A Novel Interaction of Translocator Protein 18 kDa (TSPO) with NADPH Oxidase in Microglia

• Published in: Molecular neurobiology Vol. 57; no. 11; pp. 4467 - 4487
• Main Authors: Loth, Meredith K., Guariglia, Sara R., Re, Diane B., Perez, Juan, de Paiva, Vanessa Nunes, Dziedzic, Jennifer L., Chambers, Jeremy W., Azzam, Diana J., Guilarte, Tomás R.
• Format: Journal Article
• Language: English
• Published: New York Springer US 01.11.2020; Springer Nature B.V
• Subjects: Astrocytes; Biomedical and Life Sciences; Biomedicine; Cell Biology; Central nervous system; CYBB protein; Cytochrome b558; Electron microscopy; Endoplasmic reticulum; Glial cells; Homeostasis; Immunofluorescence; Immunoprecipitation; Inflammation; Lipopolysaccharides; Localization; Membrane proteins; Microglia; Mitochondria; NAD(P)H oxidase; Neurobiology; Neuroimaging; Neurology; Neuropil; Neurosciences; Original; Original Article; p22phox Protein; Proteins; Reactive oxygen species; Stress response; TSPO; Redox homeostasis; Heme; ROS; NOX2; Microglia
• ISSN: 0893-7648; 1559-1182
• DOI: 10.1007/s12035-020-02042-w

In the brain neuropil, translocator protein 18 kDa (TSPO) is a stress response protein that is upregulated in microglia and astrocytes in diverse central nervous system pathologies. TSPO is widely used as a biomarker of neuroinflammation in preclinical and clinical neuroimaging studies. However, there is a paucity of knowledge on the function(s) of TSPO in glial cells. In this study, we explored a putative interaction between TSPO and NADPH oxidase 2 (NOX2) in microglia. We found that TSPO associates with gp91 phox and p22 phox , the principal subunits of NOX2 in primary murine microglia. The association of TSPO with gp91 phox and p22 phox was observed using co-immunoprecipitation, confocal immunofluorescence imaging, and proximity ligation assay. We found that besides gp91 phox and p22 phox , voltage-dependent anion channel (VDAC) also co-immunoprecipitated with TSPO consistent with previous reports. When we compared lipopolysaccharide (LPS) stimulated microglia to vehicle control, we found that a lower amount of gp91 phox and p22 phox protein co-immunoprecipitated with TSPO suggesting a disruption of the TSPO-NOX2 subunits association.
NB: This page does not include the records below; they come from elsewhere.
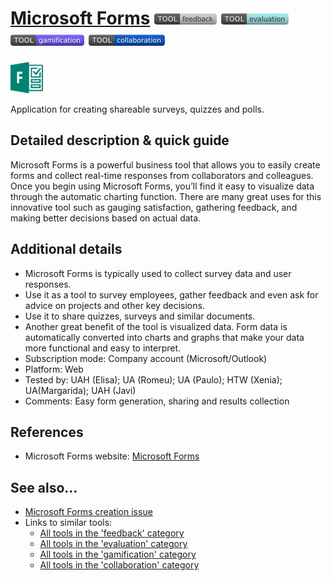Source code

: # [Microsoft Forms](https://forms.office.com/)  [<img src="images/feedback.png" align="bottom">](https://github.com/e-CLOSE/Toolbox/issues?q=label%3A01_TOOL+label%3Afeedback) [<img src="images/evaluation.png" align="bottom">](https://github.com/e-CLOSE/Toolbox/issues?q=label%3A01_TOOL+label%3Aevaluation) [<img src="images/gamification.png" align="bottom">](https://github.com/e-CLOSE/Toolbox/issues?q=label%3A01_TOOL+label%3Agamification) [<img src="images/collaboration.png" align="bottom">](https://github.com/e-CLOSE/Toolbox/issues?q=label%3A01_TOOL+label%3Acollaboration)

[<img src="images/logo_microsoftforms.png" align="bottom" height="50" alt="logo_microsoftforms Logo">](https://forms.office.com/)

Application for creating shareable surveys, quizzes and polls.


## Detailed description & quick guide

Microsoft Forms is a powerful business tool that allows you to easily create forms and collect real-time responses from collaborators and colleagues.
Once you begin using Microsoft Forms, you’ll find it easy to visualize data through the automatic charting function. There are many great uses for this innovative tool such as gauging satisfaction, gathering feedback, and making better decisions based on actual data.

## Additional details

- Microsoft Forms is typically used to collect survey data and user responses. 
- Use it as a tool to survey employees, gather feedback and even ask for advice on projects and other key decisions. 
- Use it to share quizzes, surveys and similar documents.
- Another great benefit of the tool is visualized data. Form data is automatically converted into charts and graphs that make your data more functional and easy to interpret.
- Subscription mode: Company account (Microsoft/Outlook)
- Platform: Web
- Tested by: UAH (Elisa); UA (Romeu); UA (Paulo); HTW (Xenia); UA(Margarida); UAH (Javi)
- Comments: Easy form generation, sharing and results collection


## References

- Microsoft Forms website: [Microsoft Forms](https://forms.office.com/)


## See also...

- [Microsoft Forms creation issue](https://github.com/e-CLOSE/Toolbox/issues/119)
- Links to similar tools:
  - [All tools in the 'feedback' category](https://github.com/e-CLOSE/Toolbox/issues?q=label%3A01_TOOL+label%3Afeedback)
  - [All tools in the 'evaluation' category](https://github.com/e-CLOSE/Toolbox/issues?q=label%3A01_TOOL+label%3Aevaluation)
  - [All tools in the 'gamification' category](https://github.com/e-CLOSE/Toolbox/issues?q=label%3A01_TOOL+label%3Agamification)
  - [All tools in the 'collaboration' category](https://github.com/e-CLOSE/Toolbox/issues?q=label%3A01_TOOL+label%3Acollaboration)
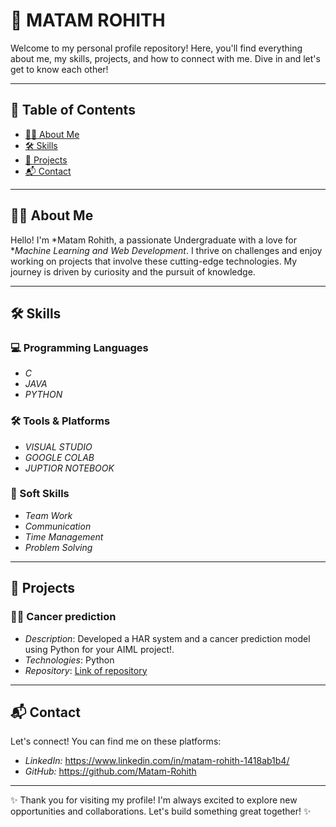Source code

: # 🌟 MATAM ROHITH

Welcome to my personal profile repository! Here, you'll find everything about me, my skills, projects, and how to connect with me. Dive in and let's get to know each other!

---

## 📖 Table of Contents
- [🙋‍♂️ About Me](#about-me)
- [🛠️ Skills](#skills)
- [🚀 Projects](#projects)
- [📬 Contact](#contact)

---

## 🙋‍♂️ About Me

Hello! I'm *Matam Rohith, a passionate Undergraduate with a love for **Machine Learning and Web Development*. I thrive on challenges and enjoy working on projects that involve these cutting-edge technologies. My journey is driven by curiosity and the pursuit of knowledge.

---

## 🛠️ Skills

### 💻 Programming Languages
- *C*
- *JAVA*
- *PYTHON*
<!--
### 📚 Frameworks & Libraries
- *[Framework 1]*
- *[Framework 2]*
- *[Framework 3]*
-->
### 🛠️ Tools & Platforms
- *VISUAL STUDIO*
- *GOOGLE COLAB*
- *JUPTIOR NOTEBOOK*

### 🌱 Soft Skills
- *Team Work*
- *Communication*
- *Time Management*
- *Problem Solving*
---

## 🚀 Projects

### 🚶‍♂️ Cancer prediction
- *Description*: Developed a HAR system and a cancer prediction model using Python for your AIML project!.
- *Technologies*: Python
- *Repository*: [Link of repository](https://github.com/Matam-Rohith/AIML-LABS/blob/main/Cancer%20Prediction.ipynb)

---

## 📬 Contact

Let's connect! You can find me on these platforms:

-  *LinkedIn:* https://www.linkedin.com/in/matam-rohith-1418ab1b4/
-  *GitHub:* https://github.com/Matam-Rohith

---

✨ Thank you for visiting my profile! I'm always excited to explore new opportunities and collaborations. Let's build something great together! ✨
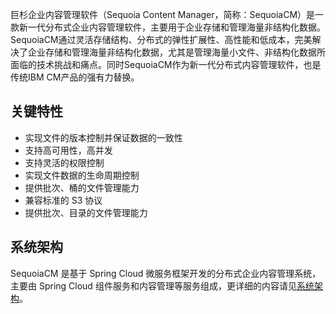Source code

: 巨杉企业内容管理软件（Sequoia Content Manager，简称：SequoiaCM）是一款新一代分布式企业内容管理软件，主要用于企业存储和管理海量非结构化数据。SequoiaCM通过灵活存储结构、分布式的弹性扩展性、高性能和低成本，完美解决了企业存储和管理海量非结构化数据，尤其是管理海量小文件、非结构化数据所面临的技术挑战和痛点。同时SequoiaCM作为新一代分布式内容管理软件，也是传统IBM CM产品的强有力替换。

关键特性
----
+ 实现文件的版本控制并保证数据的一致性
+ 支持高可用性，高并发
+ 支持灵活的权限控制
+ 实现文件数据的生命周期控制
+ 提供批次、桶的文件管理能力
+ 兼容标准的 S3 协议
+ 提供批次、目录的文件管理能力

系统架构
----
SequoiaCM 是基于 Spring Cloud 微服务框架开发的分布式企业内容管理系统，主要由 Spring Cloud 组件服务和内容管理等服务组成，更详细的内容请见[系统架构][architecture]。


[architecture]:Architecture/overview.md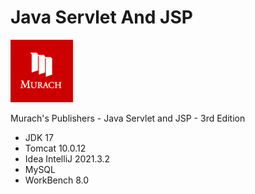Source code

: # Java Servlet And JSP
![alt text](intellij/ex_starts/ch04_ex1_survey/src/main/webapp/images/murachlogo.jpg)

Murach's Publishers - Java Servlet and JSP - 3rd Edition 
    
- JDK 17
- Tomcat 10.0.12 
- Idea IntelliJ 2021.3.2
- MySQL
- WorkBench 8.0

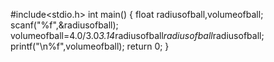 #include<stdio.h>
int main()
{
float radiusofball,volumeofball;
scanf("%f",&radiusofball);
volumeofball=4.0/3.0*3.14*radiusofball*radiusofball*radiusofball;
printf("\n%f",volumeofball);
return 0;
}
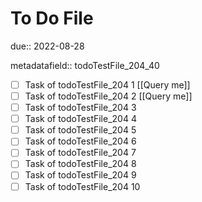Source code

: # To Do File

due:: 2022-08-28

metadatafield:: todoTestFile_204_40

- [ ] Task of todoTestFile_204 1 [[Query me]]
- [ ] Task of todoTestFile_204 2 [[Query me]]
- [ ] Task of todoTestFile_204 3
- [ ] Task of todoTestFile_204 4
- [ ] Task of todoTestFile_204 5
- [ ] Task of todoTestFile_204 6
- [ ] Task of todoTestFile_204 7
- [ ] Task of todoTestFile_204 8
- [ ] Task of todoTestFile_204 9
- [ ] Task of todoTestFile_204 10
TSPO immuno-gold electron microscopy confirmed that TSPO is present in the outer mitochondrial membrane but it is also found in the endoplasmic reticulum (ER), mitochondria-associated ER membrane (MAM), and in the plasma membrane. TSPO localization at the MAM may represent a subcellular site where TSPO interacts with gp91 phox and p22 phox since the MAM is a point of communication between outer mitochondria membrane proteins (TSPO) and ER proteins (gp91 phox and p22 phox ) where they mature and form the cytochrome b 558 (Cytb 558 ) heterodimer. We also found that an acute burst of reactive oxygen species (ROS) increased TSPO levels on the surface of microglia and this effect was abrogated by a ROS scavenger. These results suggest that ROS production may alter the subcellular distribution of TSPO. Collectively, our findings suggest that in microglia, TSPO is associated with the major NOX2 subunits gp91 phox and p22 phox . We hypothesize that this interaction may regulate Cytb 558 formation and modulate NOX2 levels, ROS production, and redox homeostasis in microglia.